I was wondering if anyone here has any tips on how to handle small quantities of RNA without losing RNA, i.e. how should I quantify my RNA if I only have less than ~50ng? It seems like a catch22 situation - I don't want to have a high dilution factor because the spec readings will be so low and probably unreliable, yet I don't want to have lower dilutions and waste my valuable RNA!

I've heard of people using a "nanodrop", but I don't think that we have one, and it's extremely unlikely that we would buy one just for quantification of a few samples.

Any tips would be most welcome!

-miRNA man-

Nanodrops are ideal for low quantity samples. Agilent Bioanalyzer is another way to do it if you have access to one, and they can give you visual and quantitative idea of RNA integrity.

What you may want to do use is a fluorescent assay to estimate concentration. I'm familiar with the Quant-It RNA sysem from Molecular Probes. You can compare your samples against a standard curve for concentration, its pretty accurate and very sensitive. You will need access to a fluorometer. A plate reader that can detect flourescence is ideal with limited samples.
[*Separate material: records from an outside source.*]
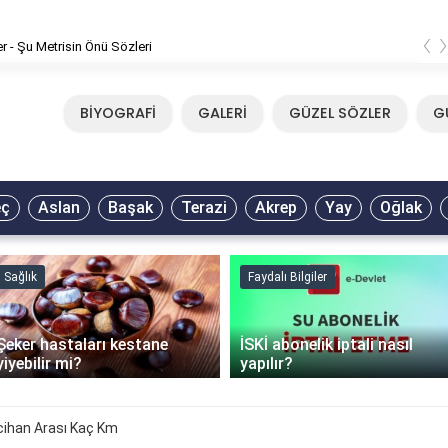
‹
er - Şu Metrisin Önü Sözleri
BİYOGRAFİ
GALERİ
GÜZEL SÖZLER
G
eç
Aslan
Başak
Terazi
Akrep
Yay
Oğlak
Sağlık
Faydalı Bilgiler
Şeker hastaları kestane
İSKİ abonelik iptali nasıl
yiyebilir mi?
yapılır?
cihan Arası Kaç Km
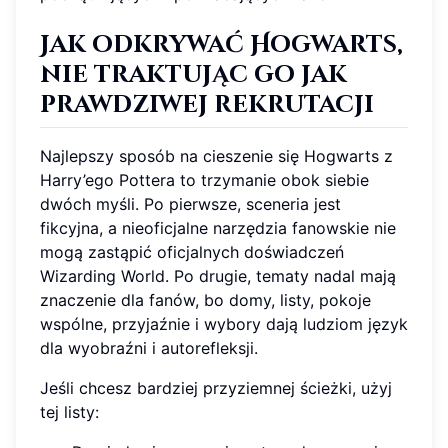
Jak odkrywać Hogwarts,
nie traktując go jak
prawdziwej rekrutacji
Najlepszy sposób na cieszenie się Hogwarts z
Harry’ego Pottera to trzymanie obok siebie
dwóch myśli. Po pierwsze, sceneria jest
fikcyjna, a nieoficjalne narzędzia fanowskie nie
mogą zastąpić oficjalnych doświadczeń
Wizarding World. Po drugie, tematy nadal mają
znaczenie dla fanów, bo domy, listy, pokoje
wspólne, przyjaźnie i wybory dają ludziom język
dla wyobraźni i autorefleksji.
Jeśli chcesz bardziej przyziemnej ścieżki, użyj
tej listy:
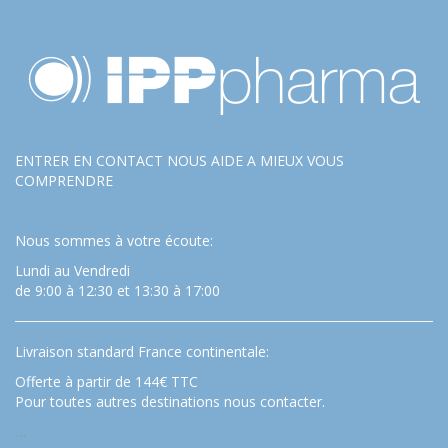
ENTRER EN CONTACT NOUS AIDE A MIEUX VOUS
COMPRENDRE
Nous sommes à votre écoute:
Lundi au Vendredi
de 9:00 à 12:30 et 13:30 à 17:00
Livraison standard France continentale:
Offerte à partir de 144€ TTC
Pour toutes autres destinations nous contacter.
…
You might also use the Hoechst 33258 quantitation assay. I'd first go with a NanoDrop though.


Load 0.5ul RNA sample on EB agrose gel plate, and compare with a serials diluted RNA standard (0.5ul each)


Thanks for the tips. We do have an Agilent Bioanalyser, so I guess that will be the best method if it is able to give an indication of the RNA integrity.


-miRNA man-

great! You should only need about a ul and you'll get much more info than a spec read.